Securities industry regulator NASD imposed this first-of-its-kind ban as part of a new effort to make punishments more closely related to misbehavior, officials there said. "This is really an example of tailoring the sanction to the particular violation. It really gives meaning to the problem . . . as opposed to going with a straight fine," said James S. Shorris, NASD deputy chief of enforcement.
In recent months, NASD, formerly known as the National Association of Securities Dealers, has expanded its range of sanctions. As the main private regulator for securities firms, it barred investment giant Morgan Stanley from registering new brokers for a week as punishment for allegedly failing to report customer complaints and disciplinary actions against employees in a timely manner.
Similarly, a former Salomon Smith Barney research analyst who had allegedly issued misleading research to help the firm's investment banking clients was suspended for six months and barred from issuing new research reports for an additional 18 months.

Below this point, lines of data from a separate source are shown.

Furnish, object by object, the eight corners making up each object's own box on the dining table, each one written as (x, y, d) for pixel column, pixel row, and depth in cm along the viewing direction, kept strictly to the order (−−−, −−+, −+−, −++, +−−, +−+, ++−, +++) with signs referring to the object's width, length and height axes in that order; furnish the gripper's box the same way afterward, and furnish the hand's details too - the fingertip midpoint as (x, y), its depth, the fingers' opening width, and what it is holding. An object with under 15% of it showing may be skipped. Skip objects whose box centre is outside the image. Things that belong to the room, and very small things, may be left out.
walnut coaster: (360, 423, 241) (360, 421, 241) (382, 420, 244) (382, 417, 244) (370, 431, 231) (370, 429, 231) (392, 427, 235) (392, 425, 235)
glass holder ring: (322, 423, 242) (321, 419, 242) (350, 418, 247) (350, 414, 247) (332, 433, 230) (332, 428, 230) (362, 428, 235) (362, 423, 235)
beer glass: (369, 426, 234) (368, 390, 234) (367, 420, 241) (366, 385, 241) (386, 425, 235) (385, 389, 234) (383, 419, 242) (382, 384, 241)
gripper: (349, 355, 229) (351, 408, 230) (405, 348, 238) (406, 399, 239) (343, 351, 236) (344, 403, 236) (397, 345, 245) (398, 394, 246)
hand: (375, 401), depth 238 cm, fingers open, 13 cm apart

In the case of National Securities, NASD said, between January 2001 and August 2002, three brokers in the firm's New York office helped four hedge funds evade mutual fund company rules against market timing, a kind of short-term trading that seeks to exploit differences between a fund's daily price and the value of its assets. The brokers helped hedge funds, lightly regulated funds that manage pools of capital solicited from wealthy individuals and institutions, place more than 1,000 short-term mutual fund trades totaling $400 million, netting the clients nearly $300,000 in profit at the expense of longer-term investors.
The entire securities industry has been roiled by the market timing issues since September, when New York Attorney General Eliot L. Spitzer revealed that brokers and mutual fund companies were cutting secret deals that allowed hedge funds to engage in market timing. NASD has now brought eight cases against brokers and distributors, while Spitzer and the Securities and Exchange Commission have extracted nearly $3 billion in fines, restitution and promises of lower fees from the mutual fund companies.

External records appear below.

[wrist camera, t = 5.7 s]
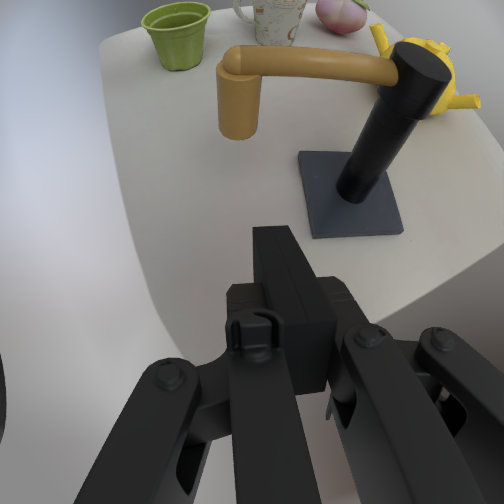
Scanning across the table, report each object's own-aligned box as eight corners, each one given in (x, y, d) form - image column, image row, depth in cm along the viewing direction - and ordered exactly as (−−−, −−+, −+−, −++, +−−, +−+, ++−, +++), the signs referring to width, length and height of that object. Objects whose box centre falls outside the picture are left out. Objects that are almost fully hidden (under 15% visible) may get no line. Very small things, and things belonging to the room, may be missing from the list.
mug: (286, 57, 41) (294, 3, 31) (217, 36, 42) (216, -14, 33) (307, 38, 43) (316, -9, 34) (244, 19, 45) (246, -26, 36)
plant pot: (177, 86, 37) (169, 35, 29) (139, 66, 39) (128, 21, 31) (225, 57, 40) (225, 10, 32) (185, 40, 42) (180, -3, 34)
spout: (219, 150, 21) (214, 57, 13) (218, 107, 22) (215, 21, 15) (416, 153, 22) (462, 87, 15) (398, 115, 23) (434, 49, 16)
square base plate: (312, 238, 30) (362, 148, 17) (297, 156, 34) (324, 54, 20) (400, 234, 31) (476, 160, 18) (377, 158, 34) (426, 72, 21)
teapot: (324, 75, 40) (341, 13, 29) (384, 50, 44) (402, 4, 34) (433, 164, 35) (476, 110, 24) (471, 120, 39) (502, 78, 29)
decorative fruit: (363, 33, 46) (376, -7, 37) (356, 49, 43) (371, 4, 34) (318, 17, 47) (326, -23, 38) (306, 31, 44) (314, -14, 35)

In this case, National Securities' top officers also were held personally responsible for allegedly ignoring "red flags" in the form of e-mails from the mutual fund companies complaining about the rapid trades. The firm's president, Michael A. Bresner, was fined $25,000 and suspended for one month as a supervisor, and the company's former chief operating officer David M. Williams also was fined $25,000 and received a four-month supervisory suspension.
The firm's attorney Adam D. Cole, a partner at Greenberg Traurig LLP, said, "National, as part of its agreement with the NASD, does not admit or deny the allegations. National is pleased with the ability to move forward and have this mutual fund issue behind them."
He said customers of the firm's 70 offices who already have mutual fund accounts can continue to make trades. The suspension starts Sept. 20.